Taylor Review could sort employment problems

The Taylor Review, which is looking at employment practices in the UK and has been ordered by prime minister Theresa May, has the best chance of solving some of the problems in the employment space.

That’s the opinion of Crawford Temple, chief executive of PRISM – an industry body that supports flexible workers such as contractors.

The review, led by Matthew Taylor of the Royal Society of Arts, will take six months to complete and was commissioned in October. When launched a fortnight ago however, the number of separate reviews being carried out in this area had grown to seven, including the recently announced review into the Gig Economy.

PRISM is sponsoring one of the seven reviews, which will look into flexible workers and employers. The other reviews include the Labour Party’s Workplace 2020 Review and separate Future of Work Commission, the Future World of Work and Rights of Workers Inquiry by the Business, Energy and Industrial Strategy Select Committee, The Employment Divide study by the Social Market Foundation and the Resolution Foundation’s ‘Temporary Fix or Lasting Problem?’ review of agency work.

“The sheer number of reviews represents an earthquake in popular sentiment demonstrating the fact no one believes the system is fit for purpose any more,” said Temple. “Without lifting a finger Matthew Taylor has become one of the most important people in Britain. The only question will be, is it a hindrance or a help? I hope and believe it is the latter.”

Temple said that while Taylor’s report can enjoy the benefit of being informed by the findings of the other reviews, there remains huge pressure ‘to get it right and come up with workable and meaningful recommendations for government on how to deal with flexible working and the gig economy given the huge scale of the various reviews combined’.

Temple concluded: “If the country can’t sort its employment and tax system out this time, with so much accumulated expertise directed at the problem, my fear is it never will.”

====================

__Set problem__.
Can you return the article on the Taylor Review word for word, from its headline to its final sentence? These entries were taken from a different source than the article on the Taylor Review.

(Items listed in a dataset)
====================

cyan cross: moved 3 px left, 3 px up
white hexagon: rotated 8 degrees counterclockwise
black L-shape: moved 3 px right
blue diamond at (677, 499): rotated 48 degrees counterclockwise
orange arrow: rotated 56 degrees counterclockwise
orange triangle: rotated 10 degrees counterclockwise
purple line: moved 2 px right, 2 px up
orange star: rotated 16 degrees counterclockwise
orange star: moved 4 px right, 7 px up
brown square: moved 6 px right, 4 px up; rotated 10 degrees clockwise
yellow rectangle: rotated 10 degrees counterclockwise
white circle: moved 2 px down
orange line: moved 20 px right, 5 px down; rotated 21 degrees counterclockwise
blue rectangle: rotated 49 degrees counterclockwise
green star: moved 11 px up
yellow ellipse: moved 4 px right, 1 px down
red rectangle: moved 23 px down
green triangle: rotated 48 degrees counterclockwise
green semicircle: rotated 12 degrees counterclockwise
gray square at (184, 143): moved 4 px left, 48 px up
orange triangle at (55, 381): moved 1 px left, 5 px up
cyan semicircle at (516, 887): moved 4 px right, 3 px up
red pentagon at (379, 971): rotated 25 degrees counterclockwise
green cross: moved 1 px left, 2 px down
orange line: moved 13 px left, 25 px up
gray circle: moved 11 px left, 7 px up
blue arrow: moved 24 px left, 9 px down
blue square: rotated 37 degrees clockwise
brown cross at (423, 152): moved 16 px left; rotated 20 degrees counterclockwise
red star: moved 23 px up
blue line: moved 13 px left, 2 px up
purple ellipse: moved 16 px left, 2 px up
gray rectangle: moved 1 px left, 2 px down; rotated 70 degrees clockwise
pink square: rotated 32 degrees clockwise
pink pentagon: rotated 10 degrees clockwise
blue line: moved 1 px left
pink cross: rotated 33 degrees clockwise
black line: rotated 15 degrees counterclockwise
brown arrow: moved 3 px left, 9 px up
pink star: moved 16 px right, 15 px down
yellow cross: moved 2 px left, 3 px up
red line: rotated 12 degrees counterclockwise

====================

__Reply to the task__.
Taylor Review could sort employment problems

The Taylor Review, which is looking at employment practices in the UK and has been ordered by prime minister Theresa May, has the best chance of solving some of the problems in the employment space.

That’s the opinion of Crawford Temple, chief executive of PRISM – an industry body that supports flexible workers such as contractors.

The review, led by Matthew Taylor of the Royal Society of Arts, will take six months to complete and was commissioned in October. When launched a fortnight ago however, the number of separate reviews being carried out in this area had grown to seven, including the recently announced review into the Gig Economy.

PRISM is sponsoring one of the seven reviews, which will look into flexible workers and employers. The other reviews include the Labour Party’s Workplace 2020 Review and separate Future of Work Commission, the Future World of Work and Rights of Workers Inquiry by the Business, Energy and Industrial Strategy Select Committee, The Employment Divide study by the Social Market Foundation and the Resolution Foundation’s ‘Temporary Fix or Lasting Problem?’ review of agency work.

“The sheer number of reviews represents an earthquake in popular sentiment demonstrating the fact no one believes the system is fit for purpose any more,” said Temple. “Without lifting a finger Matthew Taylor has become one of the most important people in Britain. The only question will be, is it a hindrance or a help? I hope and believe it is the latter.”

Temple said that while Taylor’s report can enjoy the benefit of being informed by the findings of the other reviews, there remains huge pressure ‘to get it right and come up with workable and meaningful recommendations for government on how to deal with flexible working and the gig economy given the huge scale of the various reviews combined’.

Temple concluded: “If the country can’t sort its employment and tax system out this time, with so much accumulated expertise directed at the problem, my fear is it never will.”